### Records for this task
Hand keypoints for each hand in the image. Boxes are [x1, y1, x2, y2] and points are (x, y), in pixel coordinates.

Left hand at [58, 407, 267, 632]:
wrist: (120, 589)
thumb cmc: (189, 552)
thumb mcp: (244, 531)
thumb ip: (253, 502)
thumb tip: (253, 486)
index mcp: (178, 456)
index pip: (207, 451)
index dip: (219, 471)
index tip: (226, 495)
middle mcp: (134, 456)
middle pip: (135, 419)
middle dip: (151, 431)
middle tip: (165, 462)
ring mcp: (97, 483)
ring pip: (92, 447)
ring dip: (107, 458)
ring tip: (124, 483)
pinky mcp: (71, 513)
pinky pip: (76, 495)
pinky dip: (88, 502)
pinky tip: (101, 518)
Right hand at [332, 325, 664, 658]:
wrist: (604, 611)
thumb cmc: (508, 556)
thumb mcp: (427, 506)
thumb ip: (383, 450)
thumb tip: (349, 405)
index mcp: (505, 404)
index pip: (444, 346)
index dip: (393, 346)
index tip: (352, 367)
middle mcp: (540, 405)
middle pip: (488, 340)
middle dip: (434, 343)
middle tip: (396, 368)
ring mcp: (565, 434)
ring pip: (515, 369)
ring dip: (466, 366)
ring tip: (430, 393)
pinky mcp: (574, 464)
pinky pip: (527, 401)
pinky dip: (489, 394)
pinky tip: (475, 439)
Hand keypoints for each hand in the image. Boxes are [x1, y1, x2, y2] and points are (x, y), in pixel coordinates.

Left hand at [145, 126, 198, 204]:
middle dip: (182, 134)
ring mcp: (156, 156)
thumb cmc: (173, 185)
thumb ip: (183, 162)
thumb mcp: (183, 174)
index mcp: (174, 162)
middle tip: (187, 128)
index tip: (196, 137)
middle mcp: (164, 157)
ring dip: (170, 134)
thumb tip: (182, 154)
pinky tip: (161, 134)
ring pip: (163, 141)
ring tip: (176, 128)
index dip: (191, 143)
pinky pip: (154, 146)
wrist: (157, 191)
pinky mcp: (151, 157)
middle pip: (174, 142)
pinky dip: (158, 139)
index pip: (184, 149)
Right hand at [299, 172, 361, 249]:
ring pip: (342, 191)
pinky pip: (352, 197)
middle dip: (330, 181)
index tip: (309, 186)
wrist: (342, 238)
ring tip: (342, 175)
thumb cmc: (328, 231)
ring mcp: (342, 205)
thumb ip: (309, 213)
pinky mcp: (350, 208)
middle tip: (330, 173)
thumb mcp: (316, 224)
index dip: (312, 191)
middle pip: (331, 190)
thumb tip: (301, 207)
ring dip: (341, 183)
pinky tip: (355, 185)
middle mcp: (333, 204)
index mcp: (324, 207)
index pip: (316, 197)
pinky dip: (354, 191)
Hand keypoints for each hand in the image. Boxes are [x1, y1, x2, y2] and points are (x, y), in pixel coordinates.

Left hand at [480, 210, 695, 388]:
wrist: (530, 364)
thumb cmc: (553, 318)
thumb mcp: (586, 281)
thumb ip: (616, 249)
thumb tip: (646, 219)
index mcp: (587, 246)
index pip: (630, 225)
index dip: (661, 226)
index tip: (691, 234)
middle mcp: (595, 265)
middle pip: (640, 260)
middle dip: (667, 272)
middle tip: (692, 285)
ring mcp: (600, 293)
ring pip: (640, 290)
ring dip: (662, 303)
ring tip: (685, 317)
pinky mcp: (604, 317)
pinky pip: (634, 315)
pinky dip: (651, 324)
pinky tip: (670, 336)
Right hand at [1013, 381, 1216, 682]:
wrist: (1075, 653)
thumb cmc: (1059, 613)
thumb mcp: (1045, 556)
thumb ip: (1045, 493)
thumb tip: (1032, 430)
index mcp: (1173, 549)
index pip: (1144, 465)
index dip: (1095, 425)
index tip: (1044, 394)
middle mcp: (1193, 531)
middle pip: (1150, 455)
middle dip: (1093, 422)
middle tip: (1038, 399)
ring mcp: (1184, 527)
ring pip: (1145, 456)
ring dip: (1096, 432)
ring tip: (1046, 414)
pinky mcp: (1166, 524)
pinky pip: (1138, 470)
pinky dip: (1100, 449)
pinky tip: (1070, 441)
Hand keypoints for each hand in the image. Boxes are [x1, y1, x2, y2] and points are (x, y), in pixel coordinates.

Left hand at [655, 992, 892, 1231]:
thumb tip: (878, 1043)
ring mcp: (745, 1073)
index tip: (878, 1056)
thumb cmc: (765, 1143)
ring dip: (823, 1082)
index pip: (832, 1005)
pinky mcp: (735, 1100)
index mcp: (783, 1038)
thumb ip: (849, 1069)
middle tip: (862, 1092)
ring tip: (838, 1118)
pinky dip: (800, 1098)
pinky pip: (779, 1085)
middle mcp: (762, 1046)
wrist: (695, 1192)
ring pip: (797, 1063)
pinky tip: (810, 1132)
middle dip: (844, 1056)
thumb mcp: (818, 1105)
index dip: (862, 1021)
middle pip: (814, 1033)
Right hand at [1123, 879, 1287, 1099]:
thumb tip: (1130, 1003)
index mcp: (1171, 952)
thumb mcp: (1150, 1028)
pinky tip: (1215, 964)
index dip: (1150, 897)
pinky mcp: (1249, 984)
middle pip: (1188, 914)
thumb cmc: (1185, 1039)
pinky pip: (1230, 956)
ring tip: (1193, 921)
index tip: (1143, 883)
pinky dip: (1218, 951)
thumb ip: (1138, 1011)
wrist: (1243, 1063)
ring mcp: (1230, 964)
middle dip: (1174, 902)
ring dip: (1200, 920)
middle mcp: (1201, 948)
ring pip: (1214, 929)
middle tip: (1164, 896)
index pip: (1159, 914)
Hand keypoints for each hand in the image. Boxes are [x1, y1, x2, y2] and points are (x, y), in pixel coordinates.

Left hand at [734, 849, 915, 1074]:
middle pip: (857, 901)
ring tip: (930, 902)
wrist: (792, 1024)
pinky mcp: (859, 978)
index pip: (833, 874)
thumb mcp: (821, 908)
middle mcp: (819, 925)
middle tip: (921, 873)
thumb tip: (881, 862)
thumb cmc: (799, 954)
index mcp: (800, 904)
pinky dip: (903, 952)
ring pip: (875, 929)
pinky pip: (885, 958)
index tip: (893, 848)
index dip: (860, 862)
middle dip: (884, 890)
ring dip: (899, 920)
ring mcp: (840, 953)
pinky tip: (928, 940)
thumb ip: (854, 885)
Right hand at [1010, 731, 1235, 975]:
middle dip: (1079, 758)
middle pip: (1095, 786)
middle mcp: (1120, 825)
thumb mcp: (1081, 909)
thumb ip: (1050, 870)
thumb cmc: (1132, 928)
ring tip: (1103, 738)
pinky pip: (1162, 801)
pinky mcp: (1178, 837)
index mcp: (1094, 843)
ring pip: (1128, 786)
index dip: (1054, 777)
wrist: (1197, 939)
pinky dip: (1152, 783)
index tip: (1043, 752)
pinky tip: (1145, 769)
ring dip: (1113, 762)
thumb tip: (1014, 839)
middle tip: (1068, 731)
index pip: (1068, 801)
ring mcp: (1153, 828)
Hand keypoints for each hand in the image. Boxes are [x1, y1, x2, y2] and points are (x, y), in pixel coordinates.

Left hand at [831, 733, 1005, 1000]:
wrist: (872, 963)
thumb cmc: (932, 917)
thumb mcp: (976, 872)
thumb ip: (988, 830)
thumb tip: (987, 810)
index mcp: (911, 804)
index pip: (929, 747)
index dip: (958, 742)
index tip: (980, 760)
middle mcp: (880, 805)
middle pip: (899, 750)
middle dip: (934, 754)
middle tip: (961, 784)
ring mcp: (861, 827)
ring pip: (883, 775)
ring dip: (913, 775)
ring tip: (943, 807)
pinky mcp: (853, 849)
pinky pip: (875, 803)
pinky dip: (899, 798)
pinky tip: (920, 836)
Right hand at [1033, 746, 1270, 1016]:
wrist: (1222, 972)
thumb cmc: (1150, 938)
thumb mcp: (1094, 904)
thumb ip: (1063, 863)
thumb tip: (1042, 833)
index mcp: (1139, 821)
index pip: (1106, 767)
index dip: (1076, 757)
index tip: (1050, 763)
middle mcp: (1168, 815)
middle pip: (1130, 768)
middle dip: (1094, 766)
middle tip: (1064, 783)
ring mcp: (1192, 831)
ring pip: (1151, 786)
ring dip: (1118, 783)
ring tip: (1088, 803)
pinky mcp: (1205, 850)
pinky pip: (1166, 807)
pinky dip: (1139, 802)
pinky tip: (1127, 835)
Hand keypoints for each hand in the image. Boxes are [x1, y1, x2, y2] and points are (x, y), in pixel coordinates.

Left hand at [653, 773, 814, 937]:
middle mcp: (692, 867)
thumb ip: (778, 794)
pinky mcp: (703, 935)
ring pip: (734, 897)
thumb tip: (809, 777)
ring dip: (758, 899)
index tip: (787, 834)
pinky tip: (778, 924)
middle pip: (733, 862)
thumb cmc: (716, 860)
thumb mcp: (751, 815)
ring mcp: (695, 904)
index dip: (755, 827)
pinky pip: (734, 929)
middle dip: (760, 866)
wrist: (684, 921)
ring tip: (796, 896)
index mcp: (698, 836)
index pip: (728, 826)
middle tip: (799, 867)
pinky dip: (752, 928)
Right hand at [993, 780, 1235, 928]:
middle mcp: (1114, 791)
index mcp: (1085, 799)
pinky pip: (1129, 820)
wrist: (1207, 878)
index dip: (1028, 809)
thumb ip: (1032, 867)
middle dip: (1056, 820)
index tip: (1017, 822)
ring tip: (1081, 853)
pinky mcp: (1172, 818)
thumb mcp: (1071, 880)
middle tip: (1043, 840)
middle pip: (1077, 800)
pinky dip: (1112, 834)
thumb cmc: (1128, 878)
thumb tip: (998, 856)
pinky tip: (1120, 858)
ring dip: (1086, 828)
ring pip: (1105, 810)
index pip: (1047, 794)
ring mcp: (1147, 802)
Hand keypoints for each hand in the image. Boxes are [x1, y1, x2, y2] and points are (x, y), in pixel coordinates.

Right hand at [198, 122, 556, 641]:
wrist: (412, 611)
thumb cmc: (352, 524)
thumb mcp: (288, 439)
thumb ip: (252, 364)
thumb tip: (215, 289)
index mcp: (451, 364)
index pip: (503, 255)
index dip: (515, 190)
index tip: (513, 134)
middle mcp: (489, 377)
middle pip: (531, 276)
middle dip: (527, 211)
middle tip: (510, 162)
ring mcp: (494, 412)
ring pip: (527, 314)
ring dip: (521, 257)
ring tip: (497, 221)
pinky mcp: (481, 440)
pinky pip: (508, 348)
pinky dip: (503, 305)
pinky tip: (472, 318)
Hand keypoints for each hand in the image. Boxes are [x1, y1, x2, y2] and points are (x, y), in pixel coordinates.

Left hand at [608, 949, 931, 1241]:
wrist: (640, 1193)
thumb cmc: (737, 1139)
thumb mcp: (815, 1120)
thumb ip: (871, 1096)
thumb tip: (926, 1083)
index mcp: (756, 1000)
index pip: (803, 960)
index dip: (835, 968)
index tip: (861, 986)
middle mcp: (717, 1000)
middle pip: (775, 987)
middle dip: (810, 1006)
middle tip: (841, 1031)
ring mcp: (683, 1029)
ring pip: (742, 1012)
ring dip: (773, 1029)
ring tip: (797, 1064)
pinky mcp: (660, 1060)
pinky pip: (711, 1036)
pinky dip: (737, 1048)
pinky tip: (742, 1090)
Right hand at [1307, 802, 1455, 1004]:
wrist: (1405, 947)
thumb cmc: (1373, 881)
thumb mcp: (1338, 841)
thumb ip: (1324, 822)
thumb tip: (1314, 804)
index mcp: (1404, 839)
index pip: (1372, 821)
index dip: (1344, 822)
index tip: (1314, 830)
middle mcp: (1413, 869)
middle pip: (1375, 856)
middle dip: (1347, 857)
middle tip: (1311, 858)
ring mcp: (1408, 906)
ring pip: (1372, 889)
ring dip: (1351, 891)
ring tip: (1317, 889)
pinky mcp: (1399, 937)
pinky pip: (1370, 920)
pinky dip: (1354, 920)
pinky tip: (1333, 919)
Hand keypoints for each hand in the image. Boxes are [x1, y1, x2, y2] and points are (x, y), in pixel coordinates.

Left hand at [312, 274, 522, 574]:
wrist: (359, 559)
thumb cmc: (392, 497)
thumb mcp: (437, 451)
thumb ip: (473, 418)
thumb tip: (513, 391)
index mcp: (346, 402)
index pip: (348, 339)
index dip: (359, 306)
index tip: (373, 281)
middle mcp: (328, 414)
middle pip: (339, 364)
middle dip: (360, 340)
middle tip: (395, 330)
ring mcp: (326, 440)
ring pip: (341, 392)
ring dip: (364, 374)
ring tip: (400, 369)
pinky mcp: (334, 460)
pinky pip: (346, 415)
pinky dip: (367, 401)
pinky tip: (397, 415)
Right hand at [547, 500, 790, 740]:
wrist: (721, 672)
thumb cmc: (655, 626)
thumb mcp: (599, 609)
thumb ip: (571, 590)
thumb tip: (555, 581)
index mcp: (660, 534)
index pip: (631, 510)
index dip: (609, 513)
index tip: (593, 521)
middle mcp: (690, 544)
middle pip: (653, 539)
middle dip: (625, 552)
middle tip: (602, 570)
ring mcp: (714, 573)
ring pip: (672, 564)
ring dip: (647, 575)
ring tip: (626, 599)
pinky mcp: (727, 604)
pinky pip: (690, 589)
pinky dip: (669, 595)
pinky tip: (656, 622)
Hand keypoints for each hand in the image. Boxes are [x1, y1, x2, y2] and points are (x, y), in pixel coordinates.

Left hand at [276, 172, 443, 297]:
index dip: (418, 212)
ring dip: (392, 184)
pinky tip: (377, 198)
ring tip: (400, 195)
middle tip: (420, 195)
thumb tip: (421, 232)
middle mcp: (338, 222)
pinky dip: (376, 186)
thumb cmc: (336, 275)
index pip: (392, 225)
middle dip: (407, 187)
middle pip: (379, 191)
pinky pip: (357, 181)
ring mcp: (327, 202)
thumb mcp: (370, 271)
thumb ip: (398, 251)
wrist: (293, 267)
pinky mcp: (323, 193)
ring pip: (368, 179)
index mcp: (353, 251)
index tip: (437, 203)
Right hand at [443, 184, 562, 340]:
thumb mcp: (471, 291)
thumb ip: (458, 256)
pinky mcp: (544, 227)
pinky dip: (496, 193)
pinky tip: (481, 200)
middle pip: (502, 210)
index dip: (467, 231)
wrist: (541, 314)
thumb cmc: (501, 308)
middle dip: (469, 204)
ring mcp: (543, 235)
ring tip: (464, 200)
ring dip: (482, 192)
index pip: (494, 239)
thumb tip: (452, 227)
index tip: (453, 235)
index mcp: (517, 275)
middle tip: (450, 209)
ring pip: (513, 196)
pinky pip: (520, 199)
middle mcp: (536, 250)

### Assigned task
Take the line that contains "pinky tip: (481, 200)" and each line after it down to the last of the records, and retype them exactly; add nothing else.

### Answer to the exercise
pinky tip: (481, 200)
middle pip: (502, 210)
index dip: (467, 231)
wrist: (541, 314)
thumb cmc: (501, 308)
middle dip: (469, 204)
ring mcp: (543, 235)
ring tip: (464, 200)
ring dip: (482, 192)
index pip: (494, 239)
thumb tip: (452, 227)
index tip: (453, 235)
index mcp: (517, 275)
middle tip: (450, 209)
ring pip: (513, 196)
pinky pip: (520, 199)
middle mcp: (536, 250)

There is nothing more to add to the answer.